• What to do: Can you pick up the forum thread about the advanced network reset and carry it on past its final line?

• Reading text:
——————————

So, anyone got a plan B?


----------



## EastCoasthandle (Mar 21, 2010)

Have you granted this admin rights?


----------



## newfellow (Mar 22, 2010)

are you seriously asking me this or just for fun? 

I am asking very advanced network reset here I think I would know, if I wouldn't have a rights to do something by 'you have no rights to perform this command' at netsh or cmd.


----------



## D007 (Mar 25, 2010)

Bad way to get answers chief...lol.
He has to ask, assumption is the mother of all F^&* ups.
The networking forum might be a better place for this.
Seeing as it's regarding networking and all..


----------



## newfellow (Mar 26, 2010)

D007 said:


> Bad way to get answers chief...lol.
> He has to ask, assumption is the mother of all F^&* ups.
> The networking forum might be a better place for this.
> Seeing as it's regarding networking and all..

——————————

• Given data:
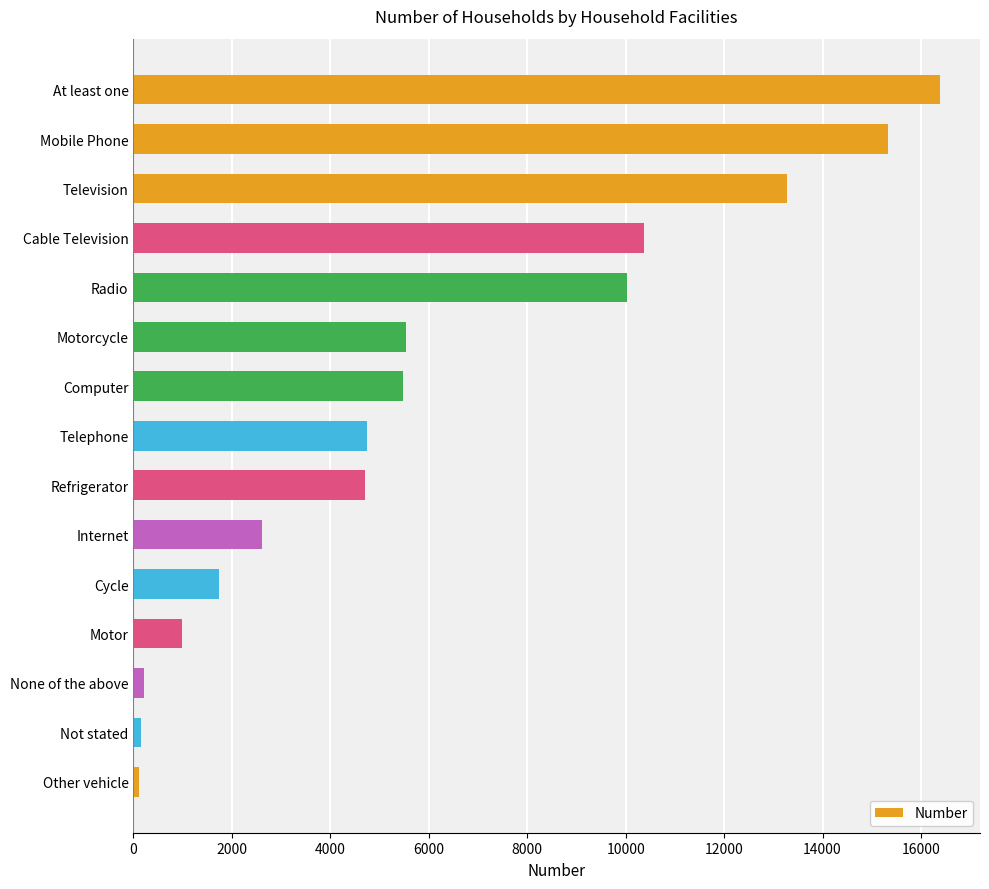

At which label is the value closest to 8246?

Radio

——————————

• Answer for the task:
yeah, I know bad response from me, but that went to so deep BS as an answer from the fellow that obviously he didn't even know what the heck I was talking about. People tends to answer what ever comes to their mind when not understanding the problem inn question them selfs. Kinda like speaking in averate linux forum asking something which has a bug and people deny it's existance.

and I am asking this same question in 3 different forums including MS one. Haven't yet get an answer how to perform an full netsh reset under Windows 7 operating system. Best I have been seen was 'netsh int IP reset all' but even that only resets generic.

It would be unbelievable stupid by Microsoft for not include such command. Although, not the first time we would of seen idioticy from that side of the world.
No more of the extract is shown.